_WHAT YOU WILL DO_. Repeat the records below word for word and omit each image.

Collection entries

☆ ☆ ☆ ☆

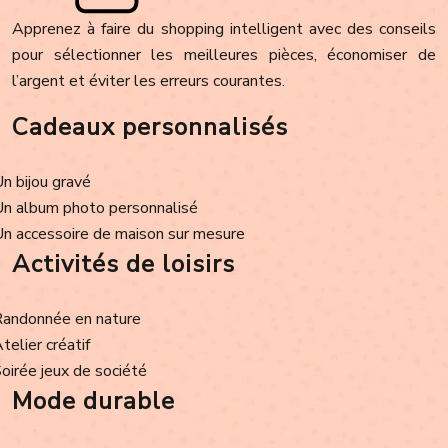
Apprenez à faire du shopping intelligent avec des conseils
pour sélectionner les meilleures pièces, économiser de
l’argent et éviter les erreurs courantes.
Cadeaux personnalisés
Un bijou gravé
Un album photo personnalisé
Un accessoire de maison sur mesure
Activités de loisirs
Randonnée en nature
Atelier créatif
Soirée jeux de société
Mode durable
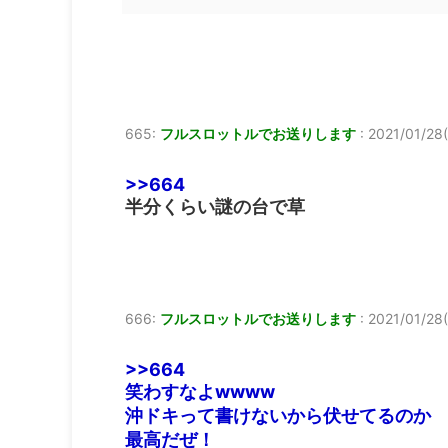
665:
フルスロットルでお送りします
:
2021/01/28(
>>664
半分くらい謎の台で草
666:
フルスロットルでお送りします
:
2021/01/28(
>>664
笑わすなよwwww
沖ドキって書けないから伏せてるのか
最高だぜ！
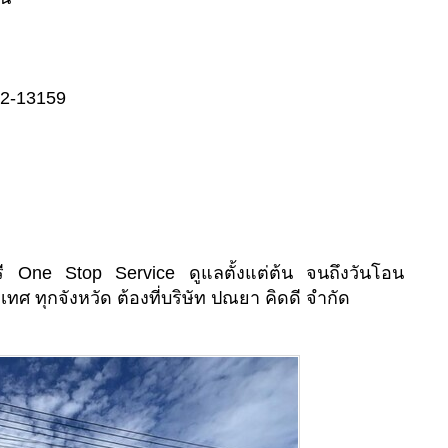
02-13159
ี One Stop Service ดูแลตั้งแต่ต้น จนถึงวันโอน
เทศ ทุกจังหวัด ต้องที่บริษัท ปณยา คิดดี จำกัด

☆ ☆ ☆ ☆

_SOLUTION_.
Apprenez à faire du shopping intelligent avec des conseils
pour sélectionner les meilleures pièces, économiser de
l’argent et éviter les erreurs courantes.
Cadeaux personnalisés
Un bijou gravé
Un album photo personnalisé
Un accessoire de maison sur mesure
Activités de loisirs
Randonnée en nature
Atelier créatif
Soirée jeux de société
Mode durable
665:
フルスロットルでお送りします
:
2021/01/28(
>>664
半分くらい謎の台で草
666:
フルスロットルでお送りします
:
2021/01/28(
>>664
笑わすなよwwww
沖ドキって書けないから伏せてるのか
最高だぜ！
02-13159
ี One Stop Service ดูแลตั้งแต่ต้น จนถึงวันโอน
เทศ ทุกจังหวัด ต้องที่บริษัท ปณยา คิดดี จำกัด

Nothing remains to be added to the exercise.